Topic 6: Energy production - Carbohydrates Flashcards
What type of molecules does catabolism break down
amino acids, glucose, fatty acids, alcohol
what intermediate metabolite is formed
acetyl coA
what is acetyl coA further metabolised into
CO2
what are the 4 stages of catabolism
- breakdown of fuel to building blocks for absorption (GI tract). breakage of C-N AND C-O bond, no energy released
- breakdown into intermediates through many pathways (cytosol or mitochondria). this is oxidative (some energy released), C-C bond broken
- krebs cycle in mitochondria. this is oxidative, acetyl coA to C02
- electron transport chain and oxidative phosphorylation, reducing power into ATP
what does oxidative mean
release of reducing power + energy
describe stage 1 of catabolism
- extracellular (GI tract)
- so nutrients are converted into a form that can be taken up by cells (carbs etc too big -> monosaccharides, amino acids etc)
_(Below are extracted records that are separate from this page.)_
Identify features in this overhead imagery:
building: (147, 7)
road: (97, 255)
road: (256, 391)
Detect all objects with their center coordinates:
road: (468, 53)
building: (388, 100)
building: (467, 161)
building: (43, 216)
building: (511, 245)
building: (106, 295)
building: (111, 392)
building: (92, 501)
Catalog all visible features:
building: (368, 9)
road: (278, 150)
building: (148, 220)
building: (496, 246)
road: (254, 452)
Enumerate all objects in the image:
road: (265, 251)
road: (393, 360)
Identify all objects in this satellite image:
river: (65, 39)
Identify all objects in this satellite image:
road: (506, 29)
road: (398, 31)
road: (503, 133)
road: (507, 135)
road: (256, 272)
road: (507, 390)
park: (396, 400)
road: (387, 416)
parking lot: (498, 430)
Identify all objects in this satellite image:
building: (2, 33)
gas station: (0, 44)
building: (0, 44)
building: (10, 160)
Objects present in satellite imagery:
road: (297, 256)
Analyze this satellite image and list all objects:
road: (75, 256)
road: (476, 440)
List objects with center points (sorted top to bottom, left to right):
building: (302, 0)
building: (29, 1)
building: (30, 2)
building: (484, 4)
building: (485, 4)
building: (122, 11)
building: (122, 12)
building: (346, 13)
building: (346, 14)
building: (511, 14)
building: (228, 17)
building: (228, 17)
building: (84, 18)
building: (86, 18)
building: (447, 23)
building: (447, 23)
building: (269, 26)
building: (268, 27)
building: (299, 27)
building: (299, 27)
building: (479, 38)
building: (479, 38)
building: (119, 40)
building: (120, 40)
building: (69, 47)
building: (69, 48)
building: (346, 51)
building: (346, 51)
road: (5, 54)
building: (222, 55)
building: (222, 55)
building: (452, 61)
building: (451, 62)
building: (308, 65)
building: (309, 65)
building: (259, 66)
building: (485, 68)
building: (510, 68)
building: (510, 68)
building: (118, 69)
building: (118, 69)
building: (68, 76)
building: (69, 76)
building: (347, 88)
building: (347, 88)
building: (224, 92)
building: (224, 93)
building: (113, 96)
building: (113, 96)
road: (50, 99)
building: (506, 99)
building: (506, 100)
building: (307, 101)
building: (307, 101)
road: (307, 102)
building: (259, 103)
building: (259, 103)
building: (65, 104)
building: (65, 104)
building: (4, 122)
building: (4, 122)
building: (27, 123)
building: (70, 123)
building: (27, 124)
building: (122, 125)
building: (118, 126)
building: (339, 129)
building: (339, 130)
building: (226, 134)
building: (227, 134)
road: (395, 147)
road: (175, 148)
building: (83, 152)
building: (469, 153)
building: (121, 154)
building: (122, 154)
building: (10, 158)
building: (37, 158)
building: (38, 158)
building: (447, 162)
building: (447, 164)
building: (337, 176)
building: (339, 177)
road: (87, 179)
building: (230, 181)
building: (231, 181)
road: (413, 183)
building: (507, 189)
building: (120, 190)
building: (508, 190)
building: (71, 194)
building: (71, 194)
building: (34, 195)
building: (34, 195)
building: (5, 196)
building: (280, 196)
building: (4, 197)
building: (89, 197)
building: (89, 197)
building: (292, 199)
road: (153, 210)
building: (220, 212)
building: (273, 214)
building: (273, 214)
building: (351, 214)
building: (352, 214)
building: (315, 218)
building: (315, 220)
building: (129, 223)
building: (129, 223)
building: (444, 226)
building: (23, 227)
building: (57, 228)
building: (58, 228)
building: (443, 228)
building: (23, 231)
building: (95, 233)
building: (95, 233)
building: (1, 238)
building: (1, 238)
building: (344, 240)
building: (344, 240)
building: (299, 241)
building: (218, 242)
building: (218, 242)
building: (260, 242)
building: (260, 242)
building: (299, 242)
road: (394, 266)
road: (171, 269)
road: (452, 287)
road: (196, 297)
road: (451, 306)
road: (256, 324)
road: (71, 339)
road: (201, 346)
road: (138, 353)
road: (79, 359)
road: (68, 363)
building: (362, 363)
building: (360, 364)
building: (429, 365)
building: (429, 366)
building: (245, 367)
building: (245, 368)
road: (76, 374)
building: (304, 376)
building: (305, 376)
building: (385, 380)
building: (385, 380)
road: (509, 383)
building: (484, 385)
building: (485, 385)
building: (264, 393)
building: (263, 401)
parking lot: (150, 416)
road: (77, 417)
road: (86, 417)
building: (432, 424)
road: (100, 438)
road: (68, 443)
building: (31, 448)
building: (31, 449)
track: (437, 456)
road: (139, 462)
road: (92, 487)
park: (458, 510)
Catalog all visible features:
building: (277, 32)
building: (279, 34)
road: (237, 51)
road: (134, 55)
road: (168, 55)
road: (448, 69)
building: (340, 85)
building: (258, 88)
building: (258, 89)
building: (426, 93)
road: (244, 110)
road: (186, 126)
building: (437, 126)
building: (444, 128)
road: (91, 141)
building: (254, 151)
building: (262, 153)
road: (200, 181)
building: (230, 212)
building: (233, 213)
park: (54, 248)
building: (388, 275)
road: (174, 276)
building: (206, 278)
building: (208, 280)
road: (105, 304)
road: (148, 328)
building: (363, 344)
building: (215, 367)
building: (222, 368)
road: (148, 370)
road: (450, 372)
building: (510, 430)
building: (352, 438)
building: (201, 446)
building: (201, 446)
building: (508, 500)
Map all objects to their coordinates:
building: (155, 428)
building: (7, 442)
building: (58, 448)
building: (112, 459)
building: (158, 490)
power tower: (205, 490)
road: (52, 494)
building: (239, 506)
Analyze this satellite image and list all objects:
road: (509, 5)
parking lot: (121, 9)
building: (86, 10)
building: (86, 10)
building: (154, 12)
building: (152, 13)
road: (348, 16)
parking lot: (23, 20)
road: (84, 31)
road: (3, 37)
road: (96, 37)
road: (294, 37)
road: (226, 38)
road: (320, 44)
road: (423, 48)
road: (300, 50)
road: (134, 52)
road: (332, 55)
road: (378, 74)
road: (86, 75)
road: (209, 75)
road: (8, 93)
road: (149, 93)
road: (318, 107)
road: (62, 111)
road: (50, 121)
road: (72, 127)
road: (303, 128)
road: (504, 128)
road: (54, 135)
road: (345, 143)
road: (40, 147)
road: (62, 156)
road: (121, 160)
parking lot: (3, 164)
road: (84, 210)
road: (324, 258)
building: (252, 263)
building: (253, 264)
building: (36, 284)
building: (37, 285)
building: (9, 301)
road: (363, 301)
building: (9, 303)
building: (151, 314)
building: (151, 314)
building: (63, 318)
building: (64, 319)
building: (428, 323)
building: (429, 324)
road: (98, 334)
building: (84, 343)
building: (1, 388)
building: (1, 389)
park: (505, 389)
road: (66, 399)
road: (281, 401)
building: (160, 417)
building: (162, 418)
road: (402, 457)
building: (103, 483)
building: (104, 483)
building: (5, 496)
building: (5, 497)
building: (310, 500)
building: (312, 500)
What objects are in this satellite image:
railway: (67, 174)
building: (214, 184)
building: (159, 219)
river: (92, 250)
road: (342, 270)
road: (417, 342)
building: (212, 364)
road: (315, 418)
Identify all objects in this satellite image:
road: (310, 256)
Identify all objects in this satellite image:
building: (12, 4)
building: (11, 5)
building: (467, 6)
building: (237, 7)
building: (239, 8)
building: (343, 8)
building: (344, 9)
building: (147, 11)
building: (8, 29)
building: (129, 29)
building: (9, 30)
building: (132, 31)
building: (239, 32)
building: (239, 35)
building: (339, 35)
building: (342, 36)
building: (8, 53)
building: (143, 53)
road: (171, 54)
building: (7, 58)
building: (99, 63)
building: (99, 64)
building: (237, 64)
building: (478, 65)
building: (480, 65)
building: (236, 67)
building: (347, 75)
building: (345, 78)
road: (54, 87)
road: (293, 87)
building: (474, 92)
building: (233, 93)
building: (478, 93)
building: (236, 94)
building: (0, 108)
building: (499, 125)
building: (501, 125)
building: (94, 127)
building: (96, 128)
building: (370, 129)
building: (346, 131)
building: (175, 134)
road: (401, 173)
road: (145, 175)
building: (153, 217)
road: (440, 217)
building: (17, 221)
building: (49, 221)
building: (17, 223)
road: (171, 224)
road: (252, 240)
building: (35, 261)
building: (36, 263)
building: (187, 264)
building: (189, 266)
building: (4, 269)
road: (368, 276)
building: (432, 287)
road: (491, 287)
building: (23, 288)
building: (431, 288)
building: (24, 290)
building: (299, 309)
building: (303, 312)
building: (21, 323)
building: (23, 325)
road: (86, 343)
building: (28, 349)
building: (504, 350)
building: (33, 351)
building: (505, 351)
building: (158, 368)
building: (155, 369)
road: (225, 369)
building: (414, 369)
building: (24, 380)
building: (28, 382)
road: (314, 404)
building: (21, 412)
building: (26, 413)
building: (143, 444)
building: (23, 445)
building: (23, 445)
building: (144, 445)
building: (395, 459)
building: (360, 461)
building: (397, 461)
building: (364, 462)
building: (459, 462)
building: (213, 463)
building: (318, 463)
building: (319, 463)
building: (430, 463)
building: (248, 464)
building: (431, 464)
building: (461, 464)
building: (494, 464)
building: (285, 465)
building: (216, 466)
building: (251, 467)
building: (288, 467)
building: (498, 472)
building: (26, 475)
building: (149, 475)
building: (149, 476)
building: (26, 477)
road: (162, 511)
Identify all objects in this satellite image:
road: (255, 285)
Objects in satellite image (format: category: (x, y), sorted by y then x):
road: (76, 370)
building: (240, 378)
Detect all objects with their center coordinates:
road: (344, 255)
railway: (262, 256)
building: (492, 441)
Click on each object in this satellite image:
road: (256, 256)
- forms building block molecules which absorbed from GI tract
- no energy released
describe stage 2 of catabolism
- intracellular (cytosolic or mitchondrial)
- many pathways
- building blocks into simpler molecules. many to few molecules
- oxidative so requires coenzymes like NAD+ -> NADH
- some energy released
describe stage 3 of catabolism
- in mitochondria
- cyclic, single pathway - KREBS CYCLE
- oxidative pathway (requires NAD+ and FAD)
- some energy produced as GTP
- acetyl to 2CO2
- produces precursors
describe stage 4 of catabolism
- in mitochondria
- electron transport chain and ATP formed
- NADH and FADH2 re-oxidised
- O2 required
- lots of ATP produced
how much carbs in an adult
1% in comparison of 15% intake
what are the 3 main dietary monosaccharides
glucose
fructose
galactose
what is the concentration of glucose in the blood
5mM
which cells have an absolute requirement for glucose
red blood cells
neutrophils
innermost cells of kidney medulla
lens of the eye
what does CNS use as fuel
glucose
can use ketone bodies if required
how are dietary carbohydrates broken down in stage 1 of catabolsim
saliva - amylase breaks down starch and glycogen -> dextrins
pancrease - amylase breaks down monosacchardies
small intestine - disccharidases break down disaccharides -> monosaccharides
what are the different disaccharidases
lactose
sucrase
pancreatic amylase (alpha 1-4)
isomaltase (alpha 1-6)
why can’t the body break down cellulose
no enzymes to break down beta 1-4 linkages
can not hydrolyse as beta glycosidic bonds are different
how does lactose intolerance occur
Primary lactose deficiency-
absence of lactase persistence allele as mature, can not produce lactase as adults
secondary -
caused by injury to small intestine (gastroenteritis, coeliac disease, crohn’s, ulcerative colitis\0
in infants and adults, can be reversible
congenital -
autosomal recessive defect in lactase gene, cannot digest breast milk
how are monosacharide absorbed into the GI tract in stage 1 of catabolism
- active transport into intestinal epithelial cells by sodium dependent glucose transport 1 (SGLT1)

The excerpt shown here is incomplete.